„Striche ziehen.“ von Gerd Kroske
Mauerfall ohne Schlussstrich
An einer Mauer im Norden Bethlehems prangt eine hellblaue Linie. Zwei Männer stehen davor und diskutieren. Der Zweck der Mauer steht dabei außer Frage. Sie trennt das Westjordanland von Israel. Doch der Strich gibt Rätsel auf. Ist das Kunst? Vandalismus? Oder gar eine politische Botschaft? Die blaue Linie, sie hat eine geheimnisvolle Kraft. Vielen fällt sie auf, manche fühlen sich sogar provoziert. Ein bisschen Farbe auf einer Wand.
Knapp 30 Jahre ist es her, als anderswo ein Strich auf einer Mauer die Gemüter erhitzte.

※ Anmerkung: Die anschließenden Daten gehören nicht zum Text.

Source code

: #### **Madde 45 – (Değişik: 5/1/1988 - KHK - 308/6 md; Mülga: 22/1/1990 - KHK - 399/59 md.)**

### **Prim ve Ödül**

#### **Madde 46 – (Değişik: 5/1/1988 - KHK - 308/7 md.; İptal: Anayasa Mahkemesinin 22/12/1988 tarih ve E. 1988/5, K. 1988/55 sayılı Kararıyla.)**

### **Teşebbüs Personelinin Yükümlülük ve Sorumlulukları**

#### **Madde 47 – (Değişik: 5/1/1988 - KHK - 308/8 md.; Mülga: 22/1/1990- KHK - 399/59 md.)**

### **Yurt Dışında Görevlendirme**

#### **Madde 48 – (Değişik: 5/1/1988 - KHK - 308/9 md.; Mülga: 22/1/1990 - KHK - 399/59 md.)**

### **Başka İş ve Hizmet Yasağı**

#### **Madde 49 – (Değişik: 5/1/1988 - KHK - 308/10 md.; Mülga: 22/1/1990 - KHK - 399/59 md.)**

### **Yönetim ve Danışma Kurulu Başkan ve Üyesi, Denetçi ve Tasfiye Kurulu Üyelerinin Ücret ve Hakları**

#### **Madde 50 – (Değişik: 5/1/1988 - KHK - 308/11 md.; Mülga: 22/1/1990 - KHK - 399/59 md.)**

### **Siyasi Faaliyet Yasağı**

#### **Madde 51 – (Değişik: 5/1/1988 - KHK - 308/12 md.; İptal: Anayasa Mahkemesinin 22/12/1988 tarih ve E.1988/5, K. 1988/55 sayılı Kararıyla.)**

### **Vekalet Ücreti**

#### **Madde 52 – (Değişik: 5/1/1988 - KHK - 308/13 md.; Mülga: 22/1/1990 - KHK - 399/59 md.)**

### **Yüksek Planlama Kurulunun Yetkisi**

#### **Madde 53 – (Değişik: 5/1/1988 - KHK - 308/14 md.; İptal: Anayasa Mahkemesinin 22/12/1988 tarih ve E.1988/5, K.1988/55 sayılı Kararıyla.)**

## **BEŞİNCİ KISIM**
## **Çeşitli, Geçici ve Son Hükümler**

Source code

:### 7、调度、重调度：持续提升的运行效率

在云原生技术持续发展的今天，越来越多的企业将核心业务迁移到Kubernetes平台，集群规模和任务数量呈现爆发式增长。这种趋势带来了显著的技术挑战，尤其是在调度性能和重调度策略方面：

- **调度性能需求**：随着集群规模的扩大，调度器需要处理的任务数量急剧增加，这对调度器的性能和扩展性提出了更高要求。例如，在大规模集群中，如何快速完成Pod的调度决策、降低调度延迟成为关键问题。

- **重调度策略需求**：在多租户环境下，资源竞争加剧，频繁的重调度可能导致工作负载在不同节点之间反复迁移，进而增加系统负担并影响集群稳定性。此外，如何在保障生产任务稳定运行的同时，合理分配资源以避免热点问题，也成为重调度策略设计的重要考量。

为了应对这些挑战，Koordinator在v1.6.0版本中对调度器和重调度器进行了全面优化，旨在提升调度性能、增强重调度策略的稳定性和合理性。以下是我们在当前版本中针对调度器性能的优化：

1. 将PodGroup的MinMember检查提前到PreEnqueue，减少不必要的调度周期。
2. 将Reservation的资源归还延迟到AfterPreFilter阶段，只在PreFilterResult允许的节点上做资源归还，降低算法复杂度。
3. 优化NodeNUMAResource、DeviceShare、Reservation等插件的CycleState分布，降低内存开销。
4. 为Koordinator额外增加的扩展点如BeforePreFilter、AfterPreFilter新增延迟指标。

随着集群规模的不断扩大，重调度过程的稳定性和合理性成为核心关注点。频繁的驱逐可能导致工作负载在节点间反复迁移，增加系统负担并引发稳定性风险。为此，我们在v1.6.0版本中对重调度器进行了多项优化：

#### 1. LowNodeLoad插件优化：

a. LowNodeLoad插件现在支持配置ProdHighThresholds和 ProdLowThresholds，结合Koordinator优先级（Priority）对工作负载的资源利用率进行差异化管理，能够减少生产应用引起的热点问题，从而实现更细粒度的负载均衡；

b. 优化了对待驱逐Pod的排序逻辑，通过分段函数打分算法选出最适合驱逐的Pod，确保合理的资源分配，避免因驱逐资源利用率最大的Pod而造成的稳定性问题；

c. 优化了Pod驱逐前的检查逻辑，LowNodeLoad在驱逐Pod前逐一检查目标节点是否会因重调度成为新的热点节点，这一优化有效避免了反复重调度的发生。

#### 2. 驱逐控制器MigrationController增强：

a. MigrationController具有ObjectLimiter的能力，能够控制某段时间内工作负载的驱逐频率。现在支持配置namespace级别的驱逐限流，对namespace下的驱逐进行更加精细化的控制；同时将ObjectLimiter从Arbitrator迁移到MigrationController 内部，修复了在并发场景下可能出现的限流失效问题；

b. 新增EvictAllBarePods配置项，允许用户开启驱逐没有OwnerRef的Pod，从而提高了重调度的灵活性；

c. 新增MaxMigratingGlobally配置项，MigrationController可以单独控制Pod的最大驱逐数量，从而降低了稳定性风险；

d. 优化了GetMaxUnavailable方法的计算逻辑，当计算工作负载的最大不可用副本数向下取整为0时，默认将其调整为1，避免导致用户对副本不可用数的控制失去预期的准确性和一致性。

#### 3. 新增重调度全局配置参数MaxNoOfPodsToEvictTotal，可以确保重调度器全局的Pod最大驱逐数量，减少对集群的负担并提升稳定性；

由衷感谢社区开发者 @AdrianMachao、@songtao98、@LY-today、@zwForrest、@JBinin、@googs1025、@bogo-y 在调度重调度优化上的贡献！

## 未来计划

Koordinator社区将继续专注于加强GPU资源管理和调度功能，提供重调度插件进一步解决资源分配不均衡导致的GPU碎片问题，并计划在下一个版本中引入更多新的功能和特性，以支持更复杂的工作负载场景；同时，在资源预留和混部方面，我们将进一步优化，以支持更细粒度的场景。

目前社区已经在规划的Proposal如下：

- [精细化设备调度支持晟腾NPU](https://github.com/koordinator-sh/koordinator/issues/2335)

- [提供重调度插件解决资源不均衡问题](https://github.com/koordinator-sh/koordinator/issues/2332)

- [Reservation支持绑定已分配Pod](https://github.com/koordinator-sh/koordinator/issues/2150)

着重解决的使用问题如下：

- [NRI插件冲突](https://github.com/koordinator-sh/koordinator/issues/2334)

Westberlin, 1986. Eine kleine Gruppe gebürtiger Ost-Punks aus Weimar, die jüngst per Ausreiseantrag die Grenze überquert hatte, plante gemeinsam die Aktion „Der weiße Strich“. Ausgestattet mit einer Malerrolle und einem Eimer Farbe schritten sie zwei Tage lang die Grenze ab und zogen die weiße Spur hinter sich her. Bis schließlich eine geheimnisvolle Tür in der Mauer aufging und drei DDR-Grenzsoldaten hervortraten. Einer der Aktivisten, Wolfram Hasch, lief ihnen direkt in die Arme. Es folgten sieben Monate in Bautzen, bis die BRD ihn schließlich freikaufte.